== Selected excerpt ==
Final Project Information
The final project consists of conducting data analysis in the pursuit of answering a research question. These reports are typically in the 5 to 15 pages range, some of which consists of tables and plots. As we get closer to the due dates for the final report, we will provide a rubric we will use for grading along with a template for producing the reports. Below, we outline the steps involved in this project.
Step 1: Finding a data source
The biggest part of the final project in Gov 51 is finding a data source. You are, of course, free to use any of the data from the QSS book (found in the qss
package you have installed). Here are some other resources and repositories with data sets:
- List of links to political science data sets
- Harvard Dataverse - Social Science
- Data.gov - Data sets released by the US government
- Data published by FiveThirtyEight
- Harvard OpenData Group Directory
- Harvard Program on Survey Research Data Collections
- Roper Center : Public Opinion in the US
- Pew Research Center Data Sets
If you find a data set that you think is interesting, but you have problems loading the data set into R, please contact the course staff. R can load almost anything, so we can likely help you.
We also have the following specific datasets available to use:
- American National Election Survey, 2016: Data Codebook
- Civil Wars: Data Codebook
- Political Violence: Data Codebook
- Fox News rollout: Data Codebook
- Afrobarometer: Data Codebook
General advice for choosing data sources
- If you want to analyze the relationship between X and Y, make sure that these two variables are included in the data set. If you want to look at effects for subgroups, make sure there is a variable that you can use for subsetting.
- Try to look for a ‘codebook’ or some other document that explains what the variables mean and how they are coded.
- For most projects, preparing the data for analysis takes longer than the actual analysis itself. Try to find a data set where you do not need to extensively recode / clean up the data before you run your analyses, this makes the final project easier.
- In similar vein, if the data set is greater than about 50MB (this is not a hard cutoff), R commands and analyses tend to take longer.
- Data from experiments is usually simple to analyze, since the analysis commonly involves simple comparisons of group means.

== What you should do ==
Retype the part of the final project guide starting with "Final Project Information" and going on through "in this project.", with no changes. Work only from the final project guide above.

== Excerpted data ==
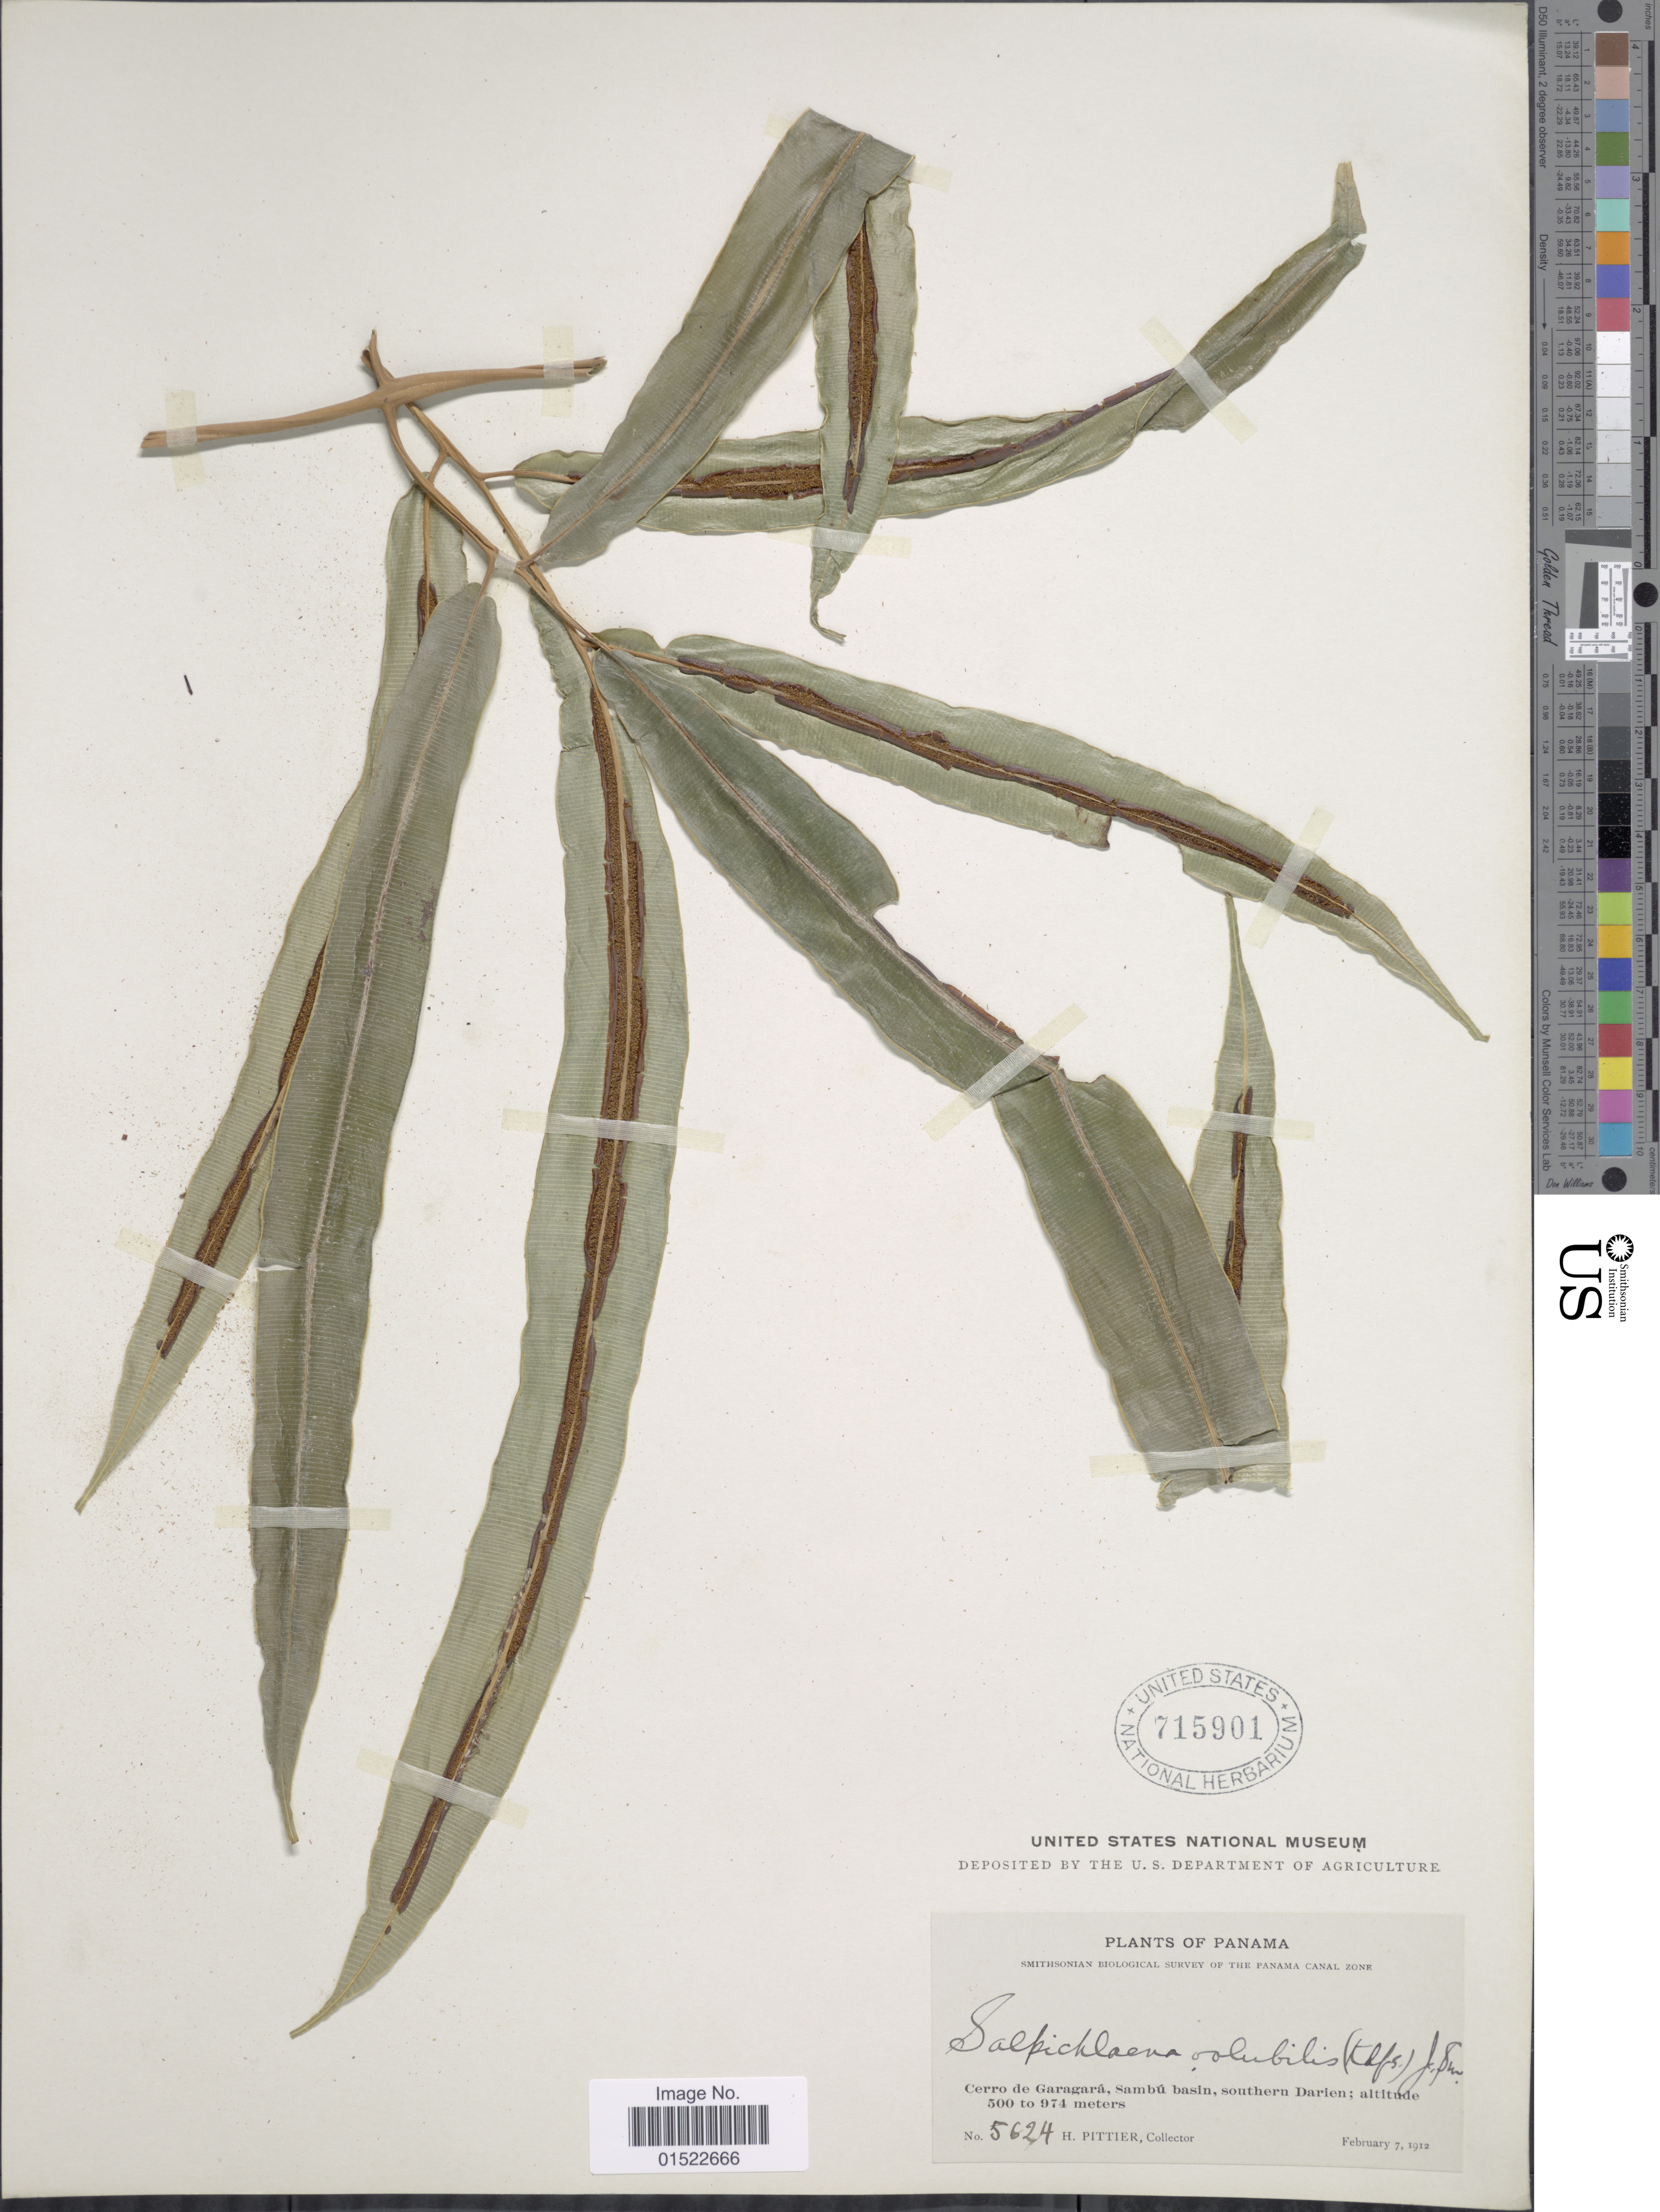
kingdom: Plantae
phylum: Tracheophyta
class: Polypodiopsida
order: Polypodiales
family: Blechnaceae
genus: Salpichlaena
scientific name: Salpichlaena volubilis subsp. volubilis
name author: (Kaulf.) J. Sm.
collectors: H. F. Pittier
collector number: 5624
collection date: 1912-02-07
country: Panama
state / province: Darién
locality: Cerro de Garagara, Sambu basin, southern Darien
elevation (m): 500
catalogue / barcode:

== Solution to this exercise ==
Final Project Information
The final project consists of conducting data analysis in the pursuit of answering a research question. These reports are typically in the 5 to 15 pages range, some of which consists of tables and plots. As we get closer to the due dates for the final report, we will provide a rubric we will use for grading along with a template for producing the reports. Below, we outline the steps involved in this project.